ONL NPR Tutorial

The ONL NPR Tutorial

NPR Tutorial >> Examples

TOC

TCP With Delay

We demonstrate the interaction of two TCP flows going through a 300 Mbps bottleneck link (port 4 of the left NPR). This is the same configuration used in the first example in Filters, Queues and Bandwidth. But unlike UDP, TCP periodically sends ACK packets back to the senders (e.g., from n2p2 to n1p2 through the 2.1-1.4 link). Example A demonstrates the simple case where there are no extra delays between iperf TCP senders and receivers. Example B demonstrates how to add an artificial delay using the delay plugin.

The new concepts demonstrated by this example include:

Using filters to direct TCP packets to a reserved queue
Using the iperf command to generate TCP traffic
Installing, configuring and communicating with the delay plugin

Preparation

This example assumes that you have gone through the Filters, Queues and Bandwidth example which showed how filters were used to direct UDP traffic to a bottleneck link. As before, we use two shell scripts to start TCP senders and receivers. You can get these by copying them from the directory /users/onl/export/Examples/ into the directory on the ONL user host where you store your executables and shell scripts. Follow the same procedure for getting the shell scripts described in Filters, Queues and Bandwidth replacing the script names with those shown below:

File	Description
trcvrs-2npr	Start `iperf` TCP servers (receivers) on hosts n2p2 and n2p3
tsndrs-2npr	Start `iperf` TCP clients (senders) on hosts n1p2 and n1p3

The example has two parts:

Two TCP flows share reserved queue 64 at port 1.4
Packets from TCP flows contend for the bottleneck output link in a FIFO manner.
Add a delay plugin to delay ACK packets
Install a delay plugin at port 2.1 that delays ACK packets returning to the sending host. Bandwidth displays show the outlines of a standard TCP Reno behavior where TCP attempts to fill the transmission pipe during slow-start and repeatedly probes for bandwidth by linearly increasing its send window and backing off when it encounters packet loss.

Example A: Two TCP flows share reserved queue 64 at port 1.4

Steps (In Brief)

We use the same dumbbell configuration and monitoring as in Example A except that we modify the filters to match on any protocol (*). Our setup will use the same forward path and use the reverse path for ACK packets sent by the receivers to the senders; e.g., ACK packets from both n2p2 and n2p3 will go to port 2.1, then out the link to port 1.4, and finally to the senders. The three charts will look different than those for UDP flows because of TCP's slow-start and congestion avoidance algorithms.
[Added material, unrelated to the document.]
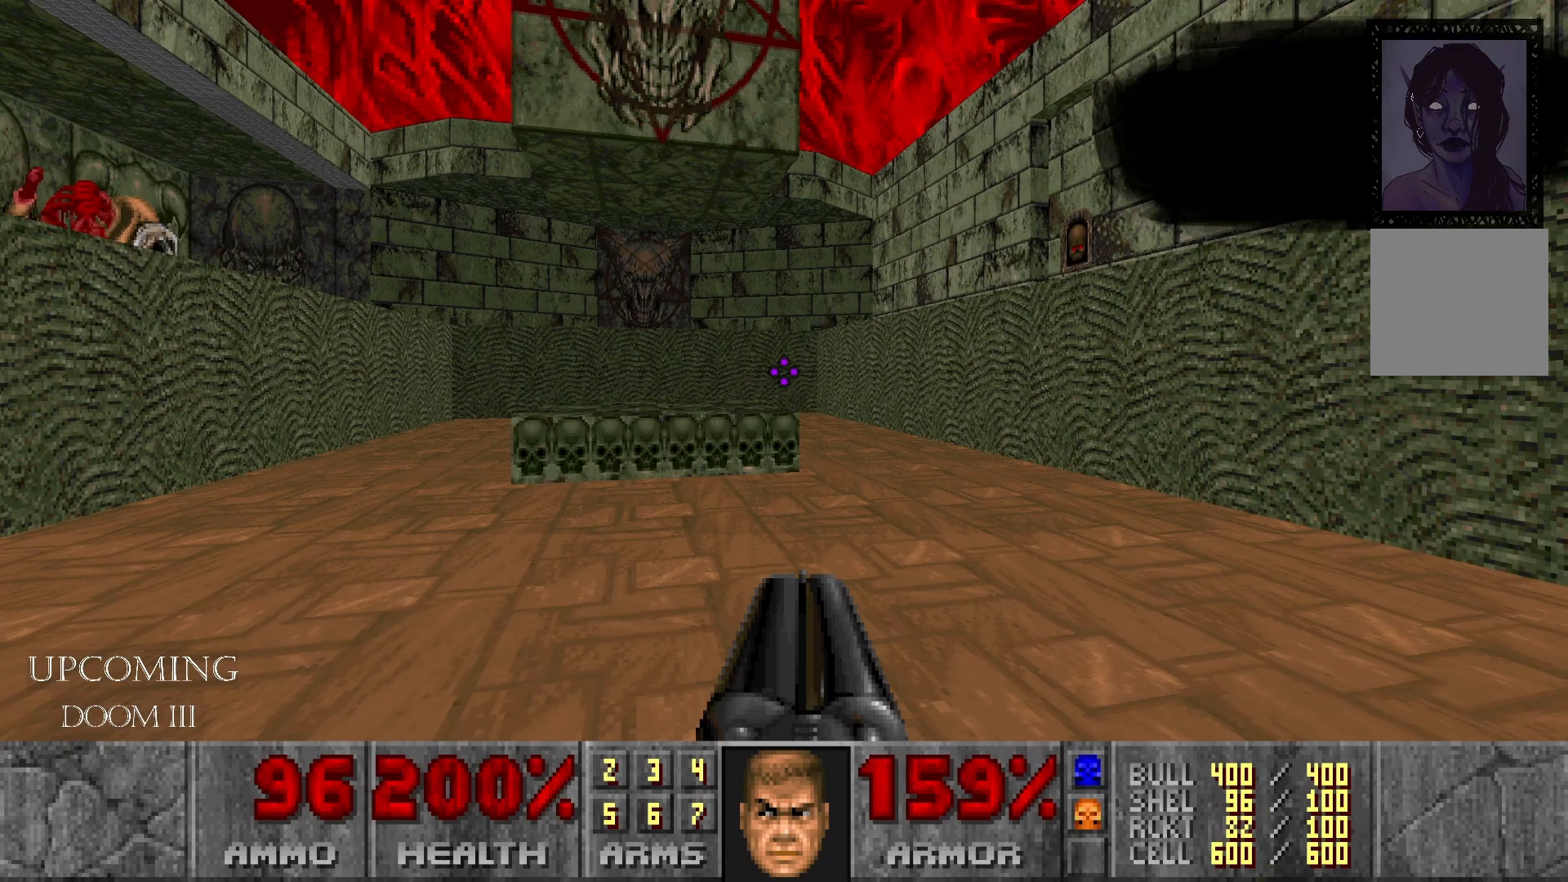
{"dt_ms": 500, "buttons": [], "left_stick": "center", "right_stick": "center", "events": [[50, "right_stick", "up"], [317, "left_stick", "center"], [400, "right_stick", "center"]]}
The main steps in Example A are:

Start with the UDP configuration file
Modify the new configuration file
Start the two TCP receivers
Start the two TCP senders
Run the TCP senders longer

Steps (In Detail)

Start with the UDP configuration file

We will start with the configuration file created in the preceding example and modify it by modifying the filters at ports 1.2 and 1.3 and adding filters at ports 2.2 and 2.3 for the ACK packets. We will purposely change the protocol fields of the filters to match any protocol so that ping packets will take the same path as the TCP packets, allowing us to verify the delay in Example B.

Create a new configuration file from the udp.exp configuration file by making a copy.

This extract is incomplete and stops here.